Husserl (1970) (German original first published in 1901) was the first to consciously elaborate a part–whole theory (on which see Tieszen 1995). However he employed no symbolism or logic, even though his doctorate was in mathematics and Georg Cantor was his friend and colleague; Husserl wrote only for his fellow philosophers.
19th century mathematicians became dimly aware that they were invoking a part–whole theory of sorts only after Cantor and Peano first articulated set theory. Before then, mathematicians often confused inclusion and membership. Grattan-Guinness (2000) appears to have been the first to draw attention to this unwitting part–whole theory.
Peano was among the first to articulate clearly the distinction between membership in a given set, and being a subset of that set. A subset of a set is usually not also a member of that set. However, the members of a subset are all members of the set. In set theory, a singleton cannot be identified with its member. In part–whole theory and mereology, this identification necessarily holds.
The Cantor–Peano concept of set did not become canonical until about 1910, when the first volume of Principia Mathematica appeared, and right after Ernst Zermelo proposed the first axiomatization of set theory in 1908.
Starting in 1916, and culminating in his 1929 Process and Reality, A. N. Whitehead published several books invoking part–whole concepts of varying degrees of formality; see Whitehead's point-free geometry.

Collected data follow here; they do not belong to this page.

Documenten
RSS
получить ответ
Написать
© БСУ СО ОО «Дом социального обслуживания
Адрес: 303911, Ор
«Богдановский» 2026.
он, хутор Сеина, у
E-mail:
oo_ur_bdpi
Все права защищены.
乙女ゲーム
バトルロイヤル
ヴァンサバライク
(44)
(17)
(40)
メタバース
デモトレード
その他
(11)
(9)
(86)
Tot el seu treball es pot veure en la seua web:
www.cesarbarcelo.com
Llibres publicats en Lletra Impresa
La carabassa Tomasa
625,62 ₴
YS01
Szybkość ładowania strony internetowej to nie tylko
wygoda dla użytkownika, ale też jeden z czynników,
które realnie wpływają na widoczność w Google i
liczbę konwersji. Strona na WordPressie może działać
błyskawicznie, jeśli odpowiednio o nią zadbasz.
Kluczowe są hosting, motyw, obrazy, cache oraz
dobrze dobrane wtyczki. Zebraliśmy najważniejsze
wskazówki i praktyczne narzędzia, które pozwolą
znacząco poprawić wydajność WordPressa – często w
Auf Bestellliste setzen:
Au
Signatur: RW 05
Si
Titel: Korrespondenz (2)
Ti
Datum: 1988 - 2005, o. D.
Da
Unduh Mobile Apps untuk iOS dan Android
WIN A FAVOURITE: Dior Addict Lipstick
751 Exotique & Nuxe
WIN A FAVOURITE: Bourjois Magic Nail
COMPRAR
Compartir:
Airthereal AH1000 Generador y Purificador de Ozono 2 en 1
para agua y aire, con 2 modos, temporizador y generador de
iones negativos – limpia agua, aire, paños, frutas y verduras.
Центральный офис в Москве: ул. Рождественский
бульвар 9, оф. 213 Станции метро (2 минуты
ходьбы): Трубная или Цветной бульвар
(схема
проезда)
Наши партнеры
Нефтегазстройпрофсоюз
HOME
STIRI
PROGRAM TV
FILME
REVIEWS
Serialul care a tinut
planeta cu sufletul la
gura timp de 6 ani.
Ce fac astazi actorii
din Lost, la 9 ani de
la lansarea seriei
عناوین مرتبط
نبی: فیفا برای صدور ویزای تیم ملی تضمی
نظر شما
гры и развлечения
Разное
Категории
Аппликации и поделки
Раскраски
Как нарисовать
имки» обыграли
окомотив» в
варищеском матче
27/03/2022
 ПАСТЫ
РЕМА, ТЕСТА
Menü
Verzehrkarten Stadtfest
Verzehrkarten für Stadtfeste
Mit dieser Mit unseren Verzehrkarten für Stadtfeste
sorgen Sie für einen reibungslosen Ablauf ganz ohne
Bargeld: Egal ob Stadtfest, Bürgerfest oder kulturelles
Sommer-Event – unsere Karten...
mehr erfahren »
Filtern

Part–whole theory has been superseded by a collection of fully formal theories called mereology, Stanislaw Lesniewski's term for a formal part–whole theory he began expositing in 1912. Over the course of the 20th century, a number of Polish logicians and mathematicians contributed to this "Polish mereology." Even though Polish mereology is now only of historical interest, the word "mereology" endures as the name of a collection of first order theories relating parts to their respective wholes. These theories, unlike set theory, can be proved sound and complete.
Nearly all work that has appeared since 1970 under the heading of mereology descends from the 1940 calculus of individuals of Henry Leonard and Nelson Goodman. Simons (1987) is a survey of mereology aimed at philosophers.
- Ivor Grattan-Guinness, 2000. The Search for Mathematical Roots. Princeton Univ. Press.
- Edmund Husserl, 1970. Logical Investigations, Vol. 2, John Findlay, trans. Yale Univ. Press.
- Simons, Peter, 1987. Parts: A Study in Ontology. Oxford University Press.
- Tieszen, Richard, 1995. "Mathematics" in David W. Smith & Barry Smith, eds., The Cambridge Companion to Husserl. Cambridge University Press.